Emmanuel Auguste, a 48-year-old painter, scraped together the $5 a ticket to send his family, including seven children, to the town of Gonaives in the north on Wednesday.

Port-au-Prince has an infrastructure to cater for just 400,000 people -- but the city has an actual population of close to three million.

Ralph Chevry, a prominent Haitian businessman, said it had been a government goal for years to persuade more people to move out of the overcrowded capital.

"Many people in the city own some sort of property in the country so they won't be wandering around aimlessly," he said.

Amid fears that a wave of refugees will head for Cuba the US is erecting tents at the Guantanamo Bay base.

In the early 1990s the base was home to tens of thousands of Haitian boat people fleeing political unrest.
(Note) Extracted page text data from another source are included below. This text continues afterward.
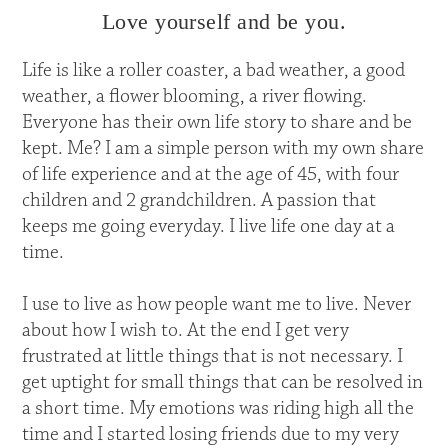
Love yourself and be you.
Life is like a roller coaster, a bad weather, a good
weather, a flower blooming, a river flowing.
Everyone has their own life story to share and be
kept. Me? I am a simple person with my own share
of life experience and at the age of 45, with four
children and 2 grandchildren. A passion that
keeps me going everyday. I live life one day at a
time.
I use to live as how people want me to live. Never
about how I wish to. At the end I get very
frustrated at little things that is not necessary. I
get uptight for small things that can be resolved in
a short time. My emotions was riding high all the
time and I started losing friends due to my very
There was concern in Florida that ocean currents would bring Haitian migrants there.

American ships have already set up a containment barrier around Port-au-Prince to stop Haitians fleeing by boat.

David Halstead, director of Florida's division of emergency management, said the strategy was to use the large US naval and coast guard presence around Haiti to intercept Haitian boat people before they got close to America.

"I think right now, with everyone watching Haiti, for any boat or ship to be able to get out of there illegally would be a miracle in itself," he said.

Daily flights of US Air Force EC-130J Commando Solo aircraft -- airborne radio stations -- have been broadcasting warnings that would-be migrants will be intercepted and "sent home".

To help get the message across the US military is distributing 50,000 portable solar-powered and wind-up radios as well as food aid to Haitians.

"We don't want people to endanger their lives by taking risks to try to get to the US at this time," said Gordon Duguid, a state department spokesman.